«Autant d’images brouillées, confondues – autant de traces sur le papier.»
À la limite du visible et de l’invisible, j’élabore d’une façon fantomatique une construction imaginaire, J’ébauche la forme, je cherche les mots, je trace le signe d’une inscription fragile. J’évente la mémoire – dans la nuit noire sans carte et sans boussole je traverse, je perce et je trace le sillon, je démêle, je rectifie, j’extrais de la matière de petits bouts de temps.
Je voudrais remonter à l’enfance, celle qui remonte à plusieurs milliards d’années, celle qui nous dépasse et nous constitue. Je voudrais dire l’état sauvage, brut et violent – le premier souvenir.

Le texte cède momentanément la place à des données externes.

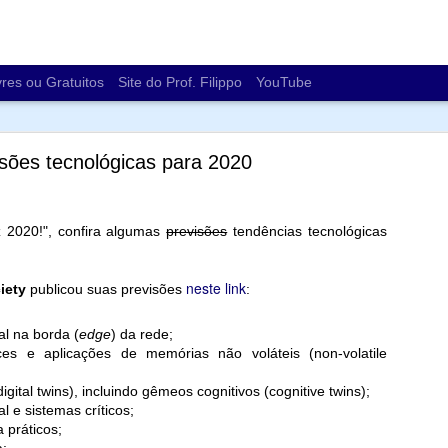
vres ou Gratuitos
Site do Prof. Filippo
YouTube
sões tecnológicas para 2020
 2020!", confira algumas
previsões
tendências tecnológicas
Os impactos ambientais da computação
neste link
iety
publicou suas previsões
:
cabei comentando em diferentes turmas sobre as demandas de energ
de ser uma matriz energética e sobre e-lixo (lixo eletrônico).
ial na borda (
edge
) da rede;
https://revistapesquisa.fa
om a matéria da revista Pesquisa FAPESP (
aces e aplicações de memórias não voláteis (non-volatile
ressante sobre "
Os impactos ambientais da computação
":
igital twins), incluindo gêmeos cognitivos (cognitive twins);
 energia
ial e sistemas críticos;
de água
 práticos;
s raras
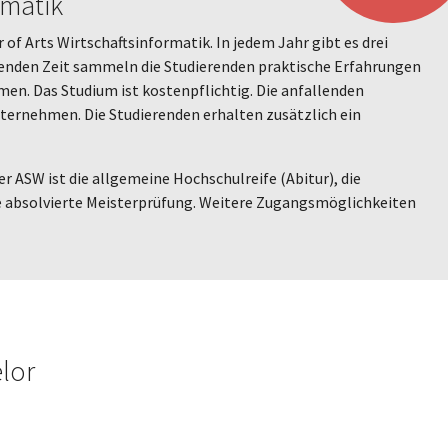
rmatik
of Arts Wirtschaftsinformatik. In jedem Jahr gibt es drei
ibenden Zeit sammeln die Studierenden praktische Erfahrungen
n. Das Studium ist kostenpflichtig. Die anfallenden
ternehmen. Die Studierenden erhalten zusätzlich ein
r ASW ist die allgemeine Hochschulreife (Abitur), die
ne absolvierte Meisterprüfung. Weitere Zugangsmöglichkeiten
elor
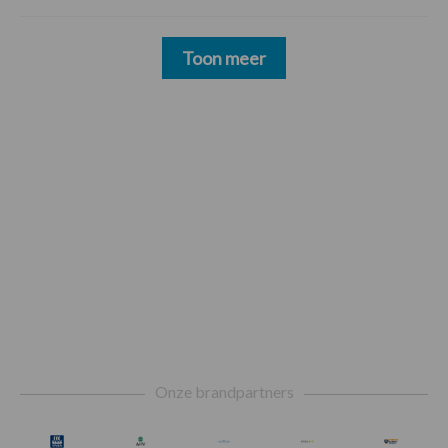
Toon meer
Footer
Onze brandpartners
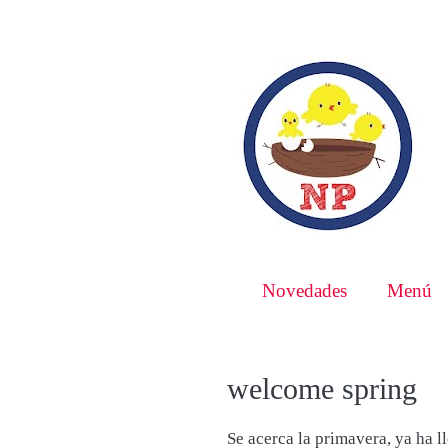
Novedades
Menú
welcome spring
Se acerca la primavera, ya ha ll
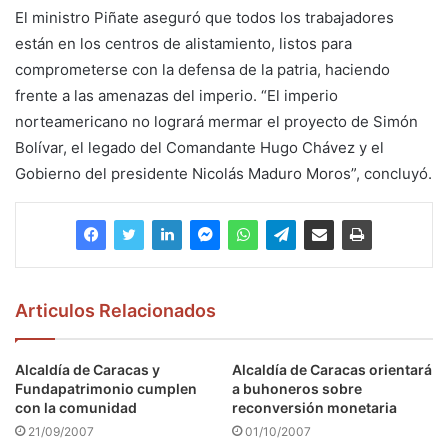
El ministro Piñate aseguró que todos los trabajadores
están en los centros de alistamiento, listos para
comprometerse con la defensa de la patria, haciendo
frente a las amenazas del imperio. “El imperio
norteamericano no logrará mermar el proyecto de Simón
Bolívar, el legado del Comandante Hugo Chávez y el
Gobierno del presidente Nicolás Maduro Moros”, concluyó.
Articulos Relacionados
Alcaldía de Caracas y
Alcaldía de Caracas orientará
Fundapatrimonio cumplen
a buhoneros sobre
con la comunidad
reconversión monetaria
21/09/2007
01/10/2007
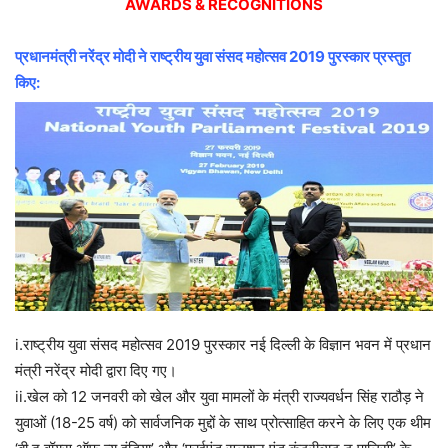
AWARDS & RECOGNITIONS
प्रधानमंत्री नरेंद्र मोदी ने राष्ट्रीय युवा संसद महोत्सव 2019 पुरस्कार प्रस्तुत
किए:
i.राष्ट्रीय युवा संसद महोत्सव 2019 पुरस्कार नई दिल्ली के विज्ञान भवन में प्रधान
मंत्री नरेंद्र मोदी द्वारा दिए गए।
ii.खेल को 12 जनवरी को खेल और युवा मामलों के मंत्री राज्यवर्धन सिंह राठौड़ ने
युवाओं (18-25 वर्ष) को सार्वजनिक मुद्दों के साथ प्रोत्साहित करने के लिए एक थीम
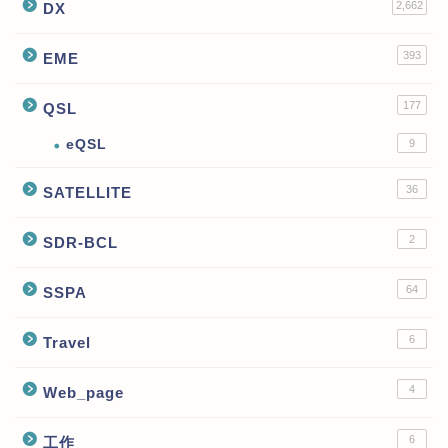
2,662
DX
393
EME
177
QSL
eQSL
9
36
SATELLITE
2
SDR-BCL
64
SSPA
6
Travel
4
Web_page
6
工作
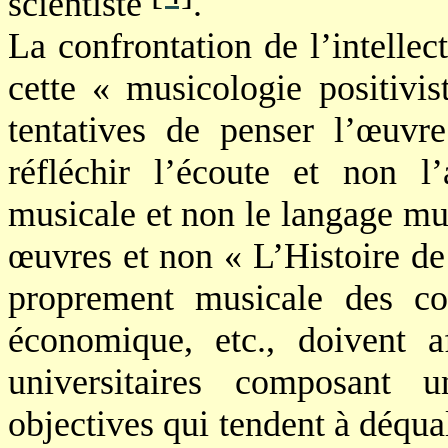
scientiste
.
La confrontation de l’intelle
cette « musicologie positivist
tentatives de penser l’œuvr
réfléchir l’écoute et non l
musicale et non le langage mus
œuvres et non « L’Histoire de
proprement musicale des co
économique, etc., doivent a
universitaires composant u
objectives qui tendent à déqua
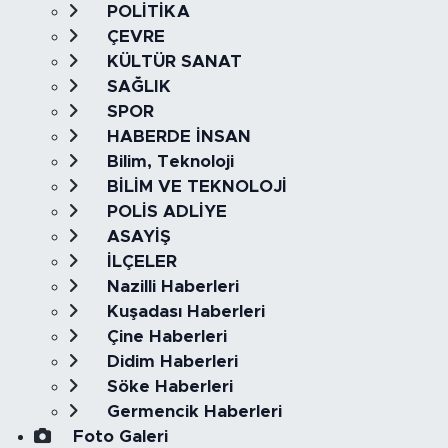
POLİTİKA
ÇEVRE
KÜLTÜR SANAT
SAĞLIK
SPOR
HABERDE İNSAN
Bilim, Teknoloji
BİLİM VE TEKNOLOJİ
POLİS ADLİYE
ASAYİŞ
İLÇELER
Nazilli Haberleri
Kuşadası Haberleri
Çine Haberleri
Didim Haberleri
Söke Haberleri
Germencik Haberleri
Foto Galeri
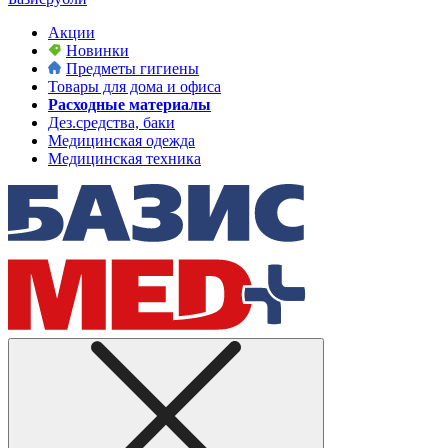
Акции
Новинки
Предметы гигиены
Товары для дома и офиса
Расходные материалы
Дез.средства, баки
Медицинская одежда
Медицинская техника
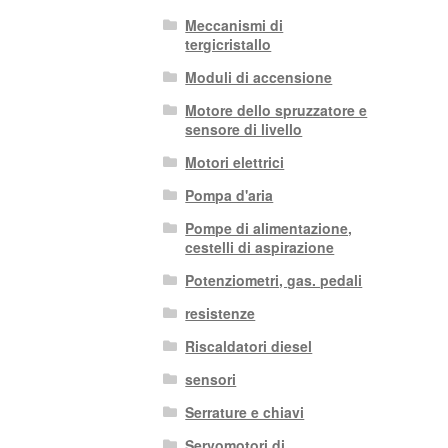
Meccanismi di
tergicristallo
Moduli di accensione
Motore dello spruzzatore e
sensore di livello
Motori elettrici
Pompa d'aria
Pompe di alimentazione,
cestelli di aspirazione
Potenziometri, gas. pedali
resistenze
Riscaldatori diesel
sensori
Serrature e chiavi
Servomotori di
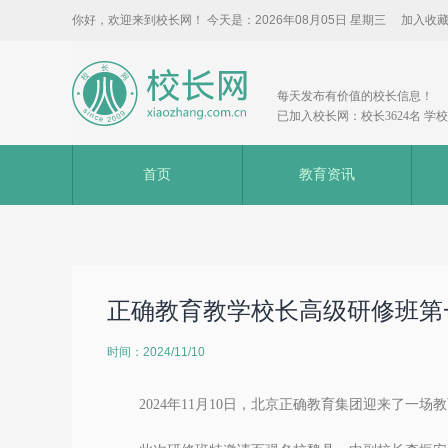
你好，欢迎来到校长网！ 今天是：
2026年08月05日 星期三
加入收
每天发布有价值的校长信息！
已加入校长网：校长3624名 学校3
首页
教育资讯
正确教育教学校长高级研修班第
时间：2024/11/10
2024年11月10日
，
北京正确教育集团
迎来了一场教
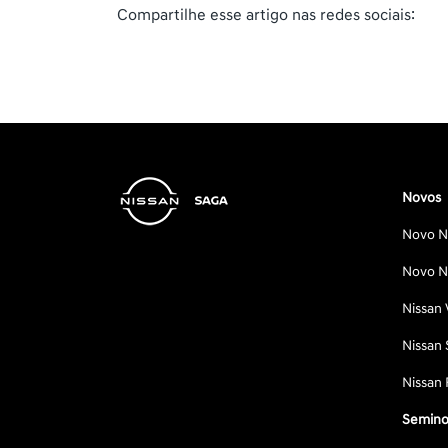
Compartilhe esse artigo nas redes sociais:
Novos
Novo Ni
Novo Ni
Nissan 
Nissan 
Nissan 
Semino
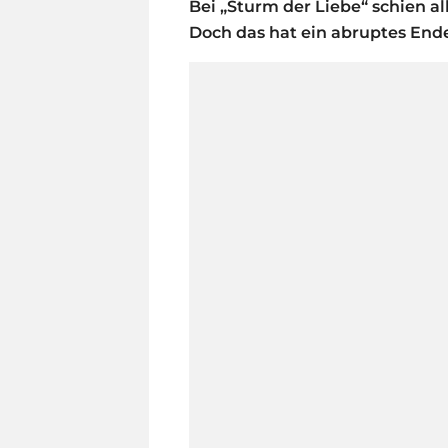
Bei „Sturm der Liebe“ schien al
Doch das hat ein abruptes Ende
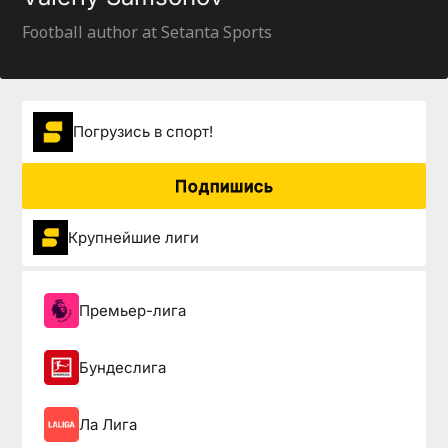
Football author at Setanta Sports
Погрузиcь в спорт!
Подпишись
Крупнейшие лиги
Премьер-лига
Бундеслига
Ла Лига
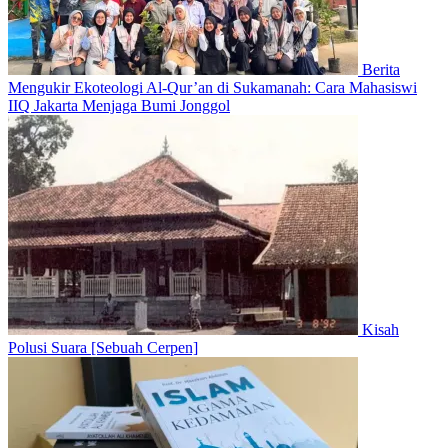
Berita
Mengukir Ekoteologi Al-Qur’an di Sukamanah: Cara Mahasiswi
IIQ Jakarta Menjaga Bumi Jonggol
Kisah
Polusi Suara [Sebuah Cerpen]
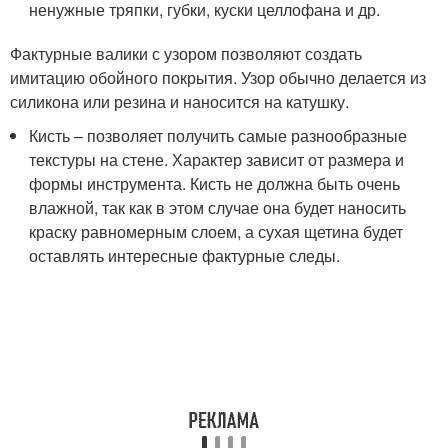
ненужные тряпки, губки, куски целлофана и др.
Фактурные валики с узором позволяют создать
имитацию обойного покрытия. Узор обычно делается из
силикона или резина и наносится на катушку.
Кисть – позволяет получить самые разнообразные
текстуры на стене. Характер зависит от размера и
формы инструмента. Кисть не должна быть очень
влажной, так как в этом случае она будет наносить
краску равномерным слоем, а сухая щетина будет
оставлять интересные фактурные следы.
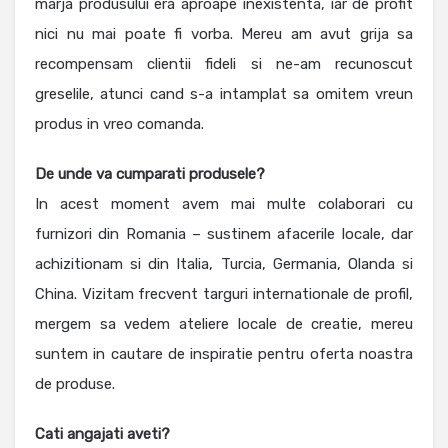
marja produsului era aproape inexistenta, iar de profit
nici nu mai poate fi vorba. Mereu am avut grija sa
recompensam clientii fideli si ne-am recunoscut
greselile, atunci cand s-a intamplat sa omitem vreun
produs in vreo comanda.
De unde va cumparati produsele?
In acest moment avem mai multe colaborari cu
furnizori din Romania – sustinem afacerile locale, dar
achizitionam si din Italia, Turcia, Germania, Olanda si
China. Vizitam frecvent targuri internationale de profil,
mergem sa vedem ateliere locale de creatie, mereu
suntem in cautare de inspiratie pentru oferta noastra
de produse.
Cati angajati aveti?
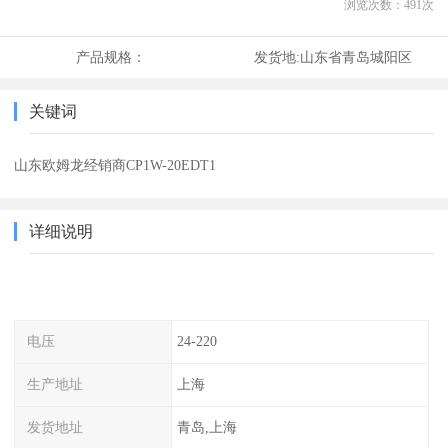
浏览次数：
491
次
产品规格：
发货地:
山东省青岛城阳区
关键词
山东欧姆龙经销商CP1W-20EDT1
详细说明
电压
24-220
生产地址
上海
发货地址
青岛,上海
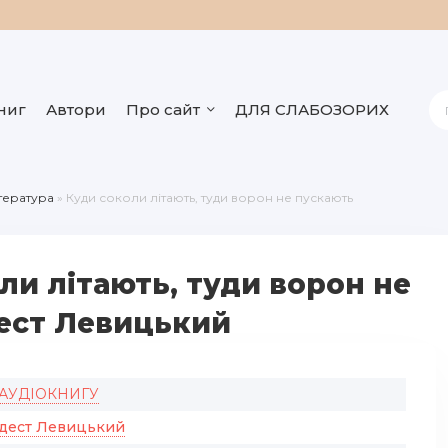
ниг
Автори
Про сайт
ДЛЯ СЛАБОЗОРИХ
ітература
» Куди соколи літають, туди ворон не пускають
ли літають, туди ворон не
дест Левицький
 АУДІОКНИГУ
дест Левицький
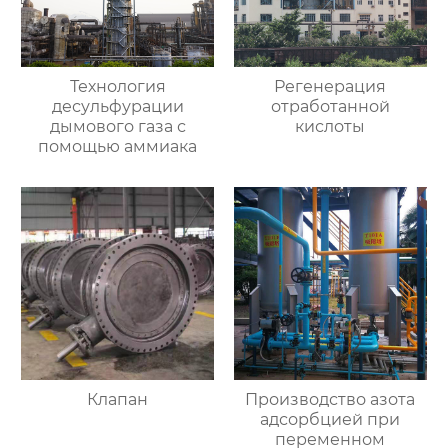
Технология
Регенерация
десульфурации
отработанной
дымового газа с
кислоты
помощью аммиака
Клапан
Производство азота
адсорбцией при
переменном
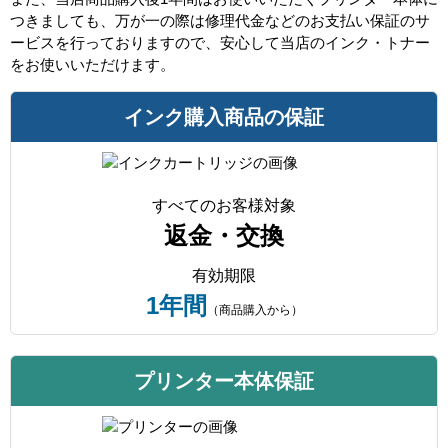
つきましても、万が一の際は修理代金などのお支払い保証のサ
ービスを行っておりますので、安心して当店のインク・トナー
をお使いいただけます。
インク購入商品の保証
すべてのお客様対象
返金・交換
有効期限
1年間
（商品購入から）
プリンター本体保証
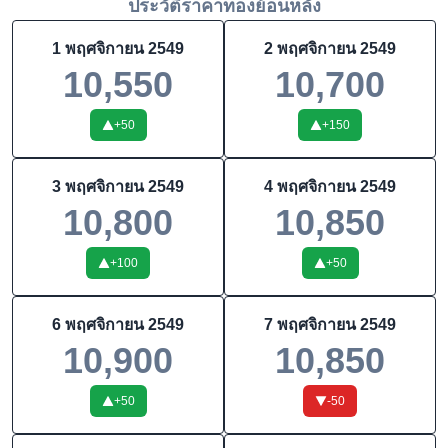
ประวัติราคาทองย้อนหลัง
1 พฤศจิกายน 2549
2 พฤศจิกายน 2549
10,550
10,700
+
50
+
150
3 พฤศจิกายน 2549
4 พฤศจิกายน 2549
10,800
10,850
+
100
+
50
6 พฤศจิกายน 2549
7 พฤศจิกายน 2549
10,900
10,850
+
50
-50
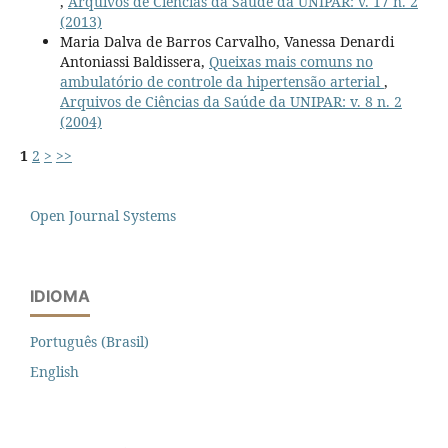
,
Arquivos de Ciências da Saúde da UNIPAR: v. 17 n. 2
(2013)
Maria Dalva de Barros Carvalho, Vanessa Denardi
Antoniassi Baldissera,
Queixas mais comuns no
ambulatório de controle da hipertensão arterial
,
Arquivos de Ciências da Saúde da UNIPAR: v. 8 n. 2
(2004)
1
2
>
>>
Open Journal Systems
IDIOMA
Português (Brasil)
English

Un jour je saurai le sens caché. Un jour, je saurai la texture, l’agencement, la trame obscure du tout. Un jour, je saurai le pourquoi aveugle du comment. Un jour, je saurais le dedans du partout et le futur antérieur du passé.
Ces images sont la matière mentale de ma digestion de l’espace. Je voudrais fixer la texture du temps espace.
…et je sais le plaisir sans équivoque, vertigineux de laisser des traces. Les images cachent des images, demain encore d’autres formes naîtront.